Thomas Shey
Legend
Yeah definitely, that's what he got from doing that, it was very effective (if a little too on the nose at the end - but maybe you can never be too on the nose?), I was just like, shocked, because I'd never seen "Jor-El and Lara were kinda Kryptonian supremacist psychos actually" before, and I genuinely thought I knew Superman lore fairly okay (but my knowledge does kind of end in the late '90s and early '00s which is... a lot time ago). And yes it clearly draws a big black between "Sorta like Omni-Man" and "Sorta like Invincible".
Understand where I'm coming from when I say this: I don't think they were psychos. I think they were Kryptionan supremecists as you say, but within that context, their plan was relatively rational. Note they seemed to think they were going to make Earth a paradise by having Kal-El take it over (and didn't seem to have the hidden "let's suck it dry and move on" motivation you find behind the Viltrumites plans). That doesn't make them good people by any stretch, but its the sort of thing that is relatively rational if you come from that position, where its sort of a Hail Mary to save part of your race.

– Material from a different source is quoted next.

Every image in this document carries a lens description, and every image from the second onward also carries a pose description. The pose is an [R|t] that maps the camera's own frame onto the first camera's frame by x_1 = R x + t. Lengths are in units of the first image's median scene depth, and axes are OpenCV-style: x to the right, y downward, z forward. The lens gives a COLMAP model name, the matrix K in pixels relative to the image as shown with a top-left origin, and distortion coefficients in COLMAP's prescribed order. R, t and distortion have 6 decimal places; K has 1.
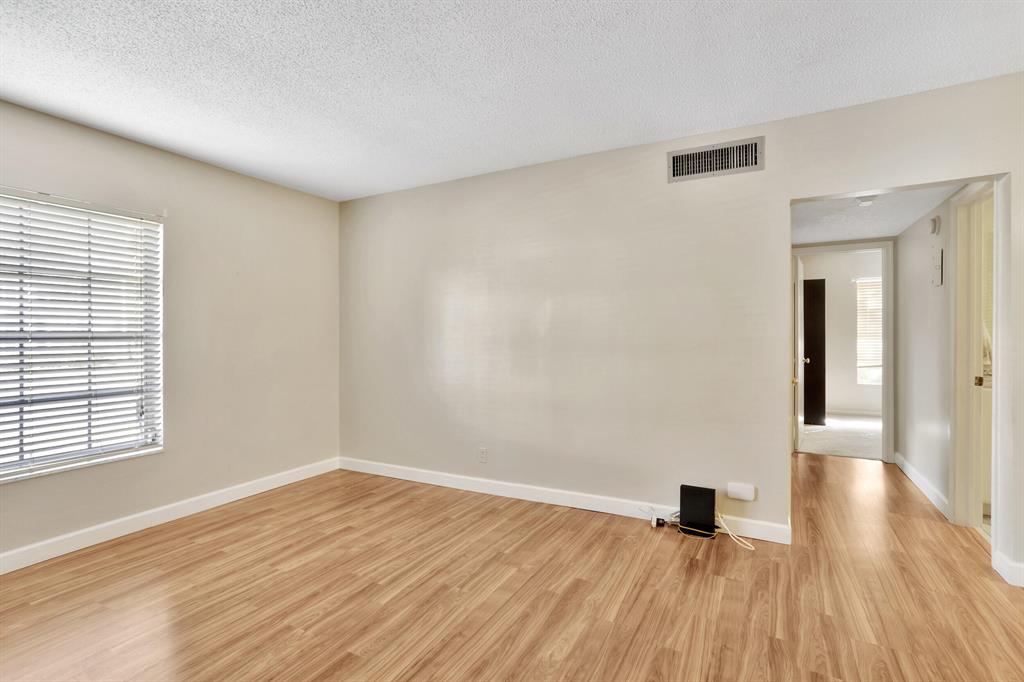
lens RADIAL K [[490.5, 0, 512.0], [0, 490.5, 337.2], [0, 0, 1]] dist [-0.039163, 0.031447]
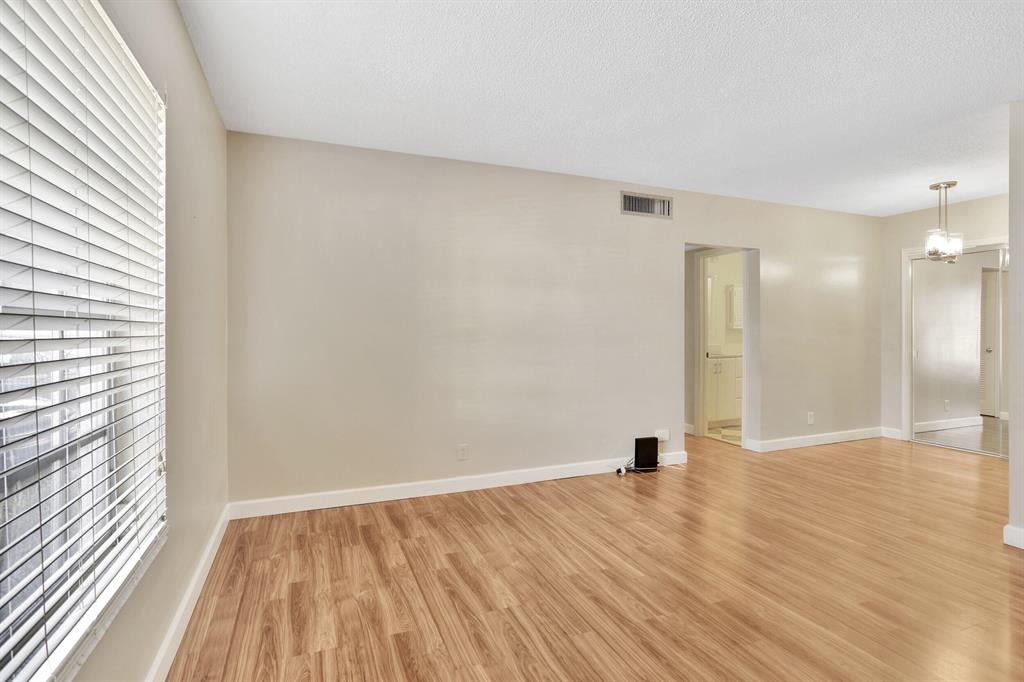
lens RADIAL K [[495.2, 0, 507.9], [0, 495.2, 333.9], [0, 0, 1]] dist [-0.022413, 0.000204]
pose [[0.635893, 0.006387, 0.771751, -0.937738], [-0.002802, 0.999978, -0.005968, 0.019262], [-0.771772, 0.001633, 0.635897, 0.395529]]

Also thank you for explaining this, I'd been wondering, and my most DC-fan-est friends were also a little taken aback by this.
I'll outright say "Well, damn, this was a dark version of Jor-El and Lara" when it dropped, but like I said, its a not completely out-of-the-blue extension of what has gone on on-and-off about Krypton for a while. One can argue whether Byrne's take there was the best way to go, but he casts a long shadow and that's as it is (the crystal-tech business all modern Superman visual media uses goes right back to him, for example).